Amarradoiro. Castro de Troña
En el repertorio de piezas de lo que se conoce como elementos arquitectónicos dentro de la plástica castreña: dinteles, jambas, frisos y quicios, los amarradoiros son una de las creaciones más singulares. Son piezas realizadas en granito en forma de brazo cerrado en ángulo obtuso, con una de sus partes destinada a ajustar en un muro, y la otra, la mejor trabajada, a sobresalir de la pared. La parte que encaja tiene, habitualmente, forma de paralelepípedo irregular; y a otra, la visible, suele estar trabajada y presentar cierta decoración.
El amarradoiro que hoy nos ocupa tiene un brazo transversal y otro ascendente. Éste no arranca directamente del codo, haciendo ángulo, sino que se incurva bastante hacia abajo antes de comenzar la subida.

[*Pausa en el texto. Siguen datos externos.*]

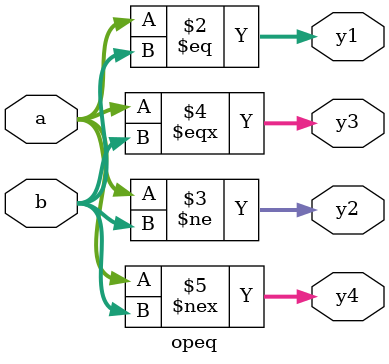
<source format=v>
module opeq(input [3:0]a,
            input [3:0]b,
            output reg [5:0]y1,
            output reg [5:0]y2,
            output reg [5:0]y3,
            output reg [5:0]y4);
  always@(*) begin
     y1=a == b;
     y2=a != b;
     y3=a ===b;
     y4=a !==b;
     
  end
endmodule

</source>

Está decorado por los laterales y por el frente ascendente con un tema de losange o rombos concatenados que se juntan, todos ellos, en el final de la pieza, semejando una serpiente. Apareció en el castro de Troña en el año 1929, en las excavaciones dirigidas por Luis Pericot García y Florentino López Cuevillas.
Aunque estos utensilios fueron considerados amarradoiros para atar al ganado, o colgadores, el arqueólogo José Suárez Otero, en recientes investigaciones, propone que los amarradoiros, objetos que se encuentran con cierta frecuencia en yacimientos de la Edad del Hierro, serían exvotos que se ofrecían como conmemoración de un voto o promesa por alguna gracia recibida, vinculados al mundo de la ceremonia y el culto. Aquellos que tienen una decoración más compleja o zoomorfa podrían condensar el significado que para su economía, para su forma de vida y para sus creencias suponían los animales. Con su representación y ofrenda les protegerían y encomendarían a la divinidad.